Fresh Start Farms operates on about 800 acres with corn, soybeans and wheat. Bivens said it is a true family farm because not only do he and his family live there but their four full-time employees and their families live there as well.

Bivens said he manages the day to day operations of the farm, such as employee management, logistics, supply purchases and marketing, while his wife, Misty, makes sure everyone stays fed during the busy seasons. He said sometimes the Fresh Start Farms teams can spend up to 18 hours a day in the fields.

“I grew up spending my summers helping neighbors, and you might say that I immediately fell in love and it got in my blood,” he said.

Bivens said he always knew he wanted to farm and has been fascinated with heavy equipment, animals and land from a very young age.

“I tell everyone that when I went off to UK, to get my BS degree in agriculture, that I didn't go for an education, that I went to find a wife and business partner,” he said. “And in my opinion, I couldn't have done any better!”

Both Bivens and his wife come from agriculture backgrounds. Misty’s parents raised tobacco and beef cattle and Bivens parents grew tobacco and wheat.

“I always knew I wanted to farm,” he said.

Bivens said despite the agriculture economy facing a tough time, there’s no feeling like taking a seed, nurturing it and watching it grow until harvest time.

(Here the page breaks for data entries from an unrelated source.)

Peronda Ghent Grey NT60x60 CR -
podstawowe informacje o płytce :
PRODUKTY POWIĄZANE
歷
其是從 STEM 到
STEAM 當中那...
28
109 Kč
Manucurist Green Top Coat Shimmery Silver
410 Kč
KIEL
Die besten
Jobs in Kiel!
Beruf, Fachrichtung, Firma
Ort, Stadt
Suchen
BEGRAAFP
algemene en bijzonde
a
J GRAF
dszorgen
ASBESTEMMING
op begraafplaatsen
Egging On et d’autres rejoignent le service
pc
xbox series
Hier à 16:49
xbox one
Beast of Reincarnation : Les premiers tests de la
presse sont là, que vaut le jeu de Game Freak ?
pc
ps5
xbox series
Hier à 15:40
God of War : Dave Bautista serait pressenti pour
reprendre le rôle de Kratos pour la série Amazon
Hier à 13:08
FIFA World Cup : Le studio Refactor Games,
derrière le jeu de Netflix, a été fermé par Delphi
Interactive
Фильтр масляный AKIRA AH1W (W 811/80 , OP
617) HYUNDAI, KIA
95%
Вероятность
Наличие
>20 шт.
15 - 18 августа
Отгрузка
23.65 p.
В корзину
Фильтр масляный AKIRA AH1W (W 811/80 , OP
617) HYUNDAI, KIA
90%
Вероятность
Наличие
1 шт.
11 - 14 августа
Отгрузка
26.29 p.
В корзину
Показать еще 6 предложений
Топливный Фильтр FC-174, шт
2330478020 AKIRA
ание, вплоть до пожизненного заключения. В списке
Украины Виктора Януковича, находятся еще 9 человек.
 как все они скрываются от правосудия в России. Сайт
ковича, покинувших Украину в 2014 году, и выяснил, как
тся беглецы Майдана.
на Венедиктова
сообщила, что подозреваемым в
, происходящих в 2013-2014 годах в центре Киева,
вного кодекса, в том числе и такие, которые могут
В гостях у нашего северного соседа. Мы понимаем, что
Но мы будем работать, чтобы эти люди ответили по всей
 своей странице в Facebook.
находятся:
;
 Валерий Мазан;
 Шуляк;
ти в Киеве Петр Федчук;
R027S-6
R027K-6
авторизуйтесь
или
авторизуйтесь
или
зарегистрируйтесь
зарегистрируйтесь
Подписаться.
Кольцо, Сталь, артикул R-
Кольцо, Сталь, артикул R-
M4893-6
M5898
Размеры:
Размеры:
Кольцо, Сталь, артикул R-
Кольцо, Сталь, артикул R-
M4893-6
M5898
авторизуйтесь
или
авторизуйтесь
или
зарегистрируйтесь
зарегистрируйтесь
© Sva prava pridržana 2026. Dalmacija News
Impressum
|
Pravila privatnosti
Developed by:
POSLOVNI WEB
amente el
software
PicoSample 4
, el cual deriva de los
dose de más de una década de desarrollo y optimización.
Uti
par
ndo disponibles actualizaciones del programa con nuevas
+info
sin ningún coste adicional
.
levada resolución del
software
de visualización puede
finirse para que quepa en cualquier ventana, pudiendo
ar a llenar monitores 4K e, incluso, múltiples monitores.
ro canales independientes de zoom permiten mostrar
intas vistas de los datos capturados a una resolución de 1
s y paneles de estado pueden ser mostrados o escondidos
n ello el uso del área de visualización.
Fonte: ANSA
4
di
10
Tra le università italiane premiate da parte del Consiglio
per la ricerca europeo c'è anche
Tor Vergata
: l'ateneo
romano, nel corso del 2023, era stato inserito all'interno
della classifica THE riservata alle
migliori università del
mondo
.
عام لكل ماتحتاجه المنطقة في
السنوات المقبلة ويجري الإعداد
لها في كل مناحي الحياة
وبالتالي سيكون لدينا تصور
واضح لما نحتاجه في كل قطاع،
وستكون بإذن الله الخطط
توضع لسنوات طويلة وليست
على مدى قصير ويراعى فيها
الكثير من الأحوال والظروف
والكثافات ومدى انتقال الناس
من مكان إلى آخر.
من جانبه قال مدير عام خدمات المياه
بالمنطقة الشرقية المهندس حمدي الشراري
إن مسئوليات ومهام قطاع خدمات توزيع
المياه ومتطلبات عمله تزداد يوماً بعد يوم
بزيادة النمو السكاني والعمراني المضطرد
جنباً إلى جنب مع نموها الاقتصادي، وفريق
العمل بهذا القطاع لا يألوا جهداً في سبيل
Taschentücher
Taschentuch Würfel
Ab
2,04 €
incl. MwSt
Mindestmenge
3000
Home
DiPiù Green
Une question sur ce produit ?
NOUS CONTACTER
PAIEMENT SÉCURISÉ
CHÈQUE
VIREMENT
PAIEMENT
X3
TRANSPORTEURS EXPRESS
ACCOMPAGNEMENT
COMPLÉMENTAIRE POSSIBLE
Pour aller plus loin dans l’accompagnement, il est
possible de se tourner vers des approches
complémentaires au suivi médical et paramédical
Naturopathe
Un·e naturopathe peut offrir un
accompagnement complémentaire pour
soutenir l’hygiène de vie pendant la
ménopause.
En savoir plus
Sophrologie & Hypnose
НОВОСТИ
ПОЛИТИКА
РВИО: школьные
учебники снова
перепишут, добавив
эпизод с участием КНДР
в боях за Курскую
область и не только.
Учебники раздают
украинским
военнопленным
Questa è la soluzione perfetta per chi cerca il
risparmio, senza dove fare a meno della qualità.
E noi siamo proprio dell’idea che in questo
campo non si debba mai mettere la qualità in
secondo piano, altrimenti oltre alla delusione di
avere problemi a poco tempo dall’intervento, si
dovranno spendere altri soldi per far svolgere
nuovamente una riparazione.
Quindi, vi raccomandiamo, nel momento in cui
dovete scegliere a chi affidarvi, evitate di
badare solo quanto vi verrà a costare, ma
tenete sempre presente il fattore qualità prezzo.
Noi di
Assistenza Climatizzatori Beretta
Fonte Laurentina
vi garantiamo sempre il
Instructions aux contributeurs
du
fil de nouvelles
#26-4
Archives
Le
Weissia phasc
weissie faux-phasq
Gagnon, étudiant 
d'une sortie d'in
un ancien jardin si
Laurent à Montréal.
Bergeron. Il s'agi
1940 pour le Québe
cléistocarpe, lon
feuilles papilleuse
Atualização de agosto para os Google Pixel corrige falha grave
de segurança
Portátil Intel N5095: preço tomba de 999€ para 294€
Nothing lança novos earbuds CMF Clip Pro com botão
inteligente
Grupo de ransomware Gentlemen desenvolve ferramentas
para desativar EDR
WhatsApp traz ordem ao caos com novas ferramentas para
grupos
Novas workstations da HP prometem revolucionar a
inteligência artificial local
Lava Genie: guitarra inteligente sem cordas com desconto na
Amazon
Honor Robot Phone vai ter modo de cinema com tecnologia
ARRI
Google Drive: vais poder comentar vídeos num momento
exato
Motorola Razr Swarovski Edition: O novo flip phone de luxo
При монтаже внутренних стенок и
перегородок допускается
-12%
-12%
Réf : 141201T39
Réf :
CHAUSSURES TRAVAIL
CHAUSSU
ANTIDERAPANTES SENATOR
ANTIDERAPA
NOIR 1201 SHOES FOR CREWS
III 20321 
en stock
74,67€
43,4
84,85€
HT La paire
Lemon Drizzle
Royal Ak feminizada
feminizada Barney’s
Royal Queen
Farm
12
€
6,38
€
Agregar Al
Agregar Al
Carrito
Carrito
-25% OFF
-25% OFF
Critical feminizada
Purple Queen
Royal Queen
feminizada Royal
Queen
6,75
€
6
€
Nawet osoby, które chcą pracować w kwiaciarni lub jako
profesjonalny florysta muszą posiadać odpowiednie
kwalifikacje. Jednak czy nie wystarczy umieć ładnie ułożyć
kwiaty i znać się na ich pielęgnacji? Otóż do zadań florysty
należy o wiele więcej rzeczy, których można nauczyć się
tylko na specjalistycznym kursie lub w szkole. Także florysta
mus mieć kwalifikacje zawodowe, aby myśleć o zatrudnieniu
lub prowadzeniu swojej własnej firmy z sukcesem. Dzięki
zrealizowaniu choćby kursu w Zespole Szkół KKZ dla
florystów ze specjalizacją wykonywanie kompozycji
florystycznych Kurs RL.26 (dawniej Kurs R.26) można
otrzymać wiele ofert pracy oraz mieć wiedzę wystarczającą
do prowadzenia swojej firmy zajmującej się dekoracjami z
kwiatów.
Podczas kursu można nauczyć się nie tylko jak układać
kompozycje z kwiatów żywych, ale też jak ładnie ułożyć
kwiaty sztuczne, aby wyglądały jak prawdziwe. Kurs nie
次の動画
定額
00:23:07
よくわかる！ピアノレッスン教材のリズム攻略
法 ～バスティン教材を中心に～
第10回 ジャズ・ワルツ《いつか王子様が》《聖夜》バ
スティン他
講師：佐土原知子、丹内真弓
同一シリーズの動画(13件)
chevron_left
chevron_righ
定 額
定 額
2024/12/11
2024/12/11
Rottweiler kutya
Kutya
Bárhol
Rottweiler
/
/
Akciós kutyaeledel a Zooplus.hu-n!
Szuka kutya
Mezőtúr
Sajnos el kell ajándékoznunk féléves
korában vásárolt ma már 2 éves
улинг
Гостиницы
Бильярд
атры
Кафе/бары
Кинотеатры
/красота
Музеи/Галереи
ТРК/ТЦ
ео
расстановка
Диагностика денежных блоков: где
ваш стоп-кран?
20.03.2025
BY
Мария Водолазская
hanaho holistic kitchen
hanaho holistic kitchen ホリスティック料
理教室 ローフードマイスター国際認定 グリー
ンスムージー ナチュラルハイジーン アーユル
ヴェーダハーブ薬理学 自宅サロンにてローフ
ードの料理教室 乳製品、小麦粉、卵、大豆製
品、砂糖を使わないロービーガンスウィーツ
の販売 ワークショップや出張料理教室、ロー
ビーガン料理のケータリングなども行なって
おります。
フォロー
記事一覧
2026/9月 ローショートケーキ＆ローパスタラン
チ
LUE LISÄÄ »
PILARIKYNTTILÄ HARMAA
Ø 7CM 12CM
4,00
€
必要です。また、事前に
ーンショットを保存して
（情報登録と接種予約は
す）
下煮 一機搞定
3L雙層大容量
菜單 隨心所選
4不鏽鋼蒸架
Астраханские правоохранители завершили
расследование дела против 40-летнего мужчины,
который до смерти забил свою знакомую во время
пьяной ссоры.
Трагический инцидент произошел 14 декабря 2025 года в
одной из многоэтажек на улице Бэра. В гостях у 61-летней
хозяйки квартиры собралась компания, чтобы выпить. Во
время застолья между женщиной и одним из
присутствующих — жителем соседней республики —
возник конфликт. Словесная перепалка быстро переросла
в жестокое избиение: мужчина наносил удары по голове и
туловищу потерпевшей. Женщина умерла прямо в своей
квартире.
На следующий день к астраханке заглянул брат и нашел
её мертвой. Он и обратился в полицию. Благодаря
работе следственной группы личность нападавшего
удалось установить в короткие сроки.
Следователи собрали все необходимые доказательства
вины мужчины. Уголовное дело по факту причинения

“Watching a crop grow can be just like parents raising their children in some ways. Things don't always work out the exact way you may want them to, and there will always be good times and bad, too much rain, not enough, too high of temperatures or too cool of nights,” he said. “However when harvest comes around, or your child graduates from school or gets married or have kids of their own, there is that  feeling of pride and accomplishment.”

According to the USDA 2012 Census of Agriculture, the average age of the American farmer is 58.3 years old. However, young farmers who reported their primary occupation as farming increased 11.3 percent, from 36,396 to 40,499, between 2007 and 2012.

“I’ve had plenty of people tell me ‘You can’t do that!’ and by nature I always tried to prove them wrong,” said Bivens.

Bivens said his advice to young farmers is to set goals and work hard, find a mentor and listen. Also, don’t ever let anyone tell you can’t do something.

“You can’t be scared to fail,” he said. “And never ever give up.”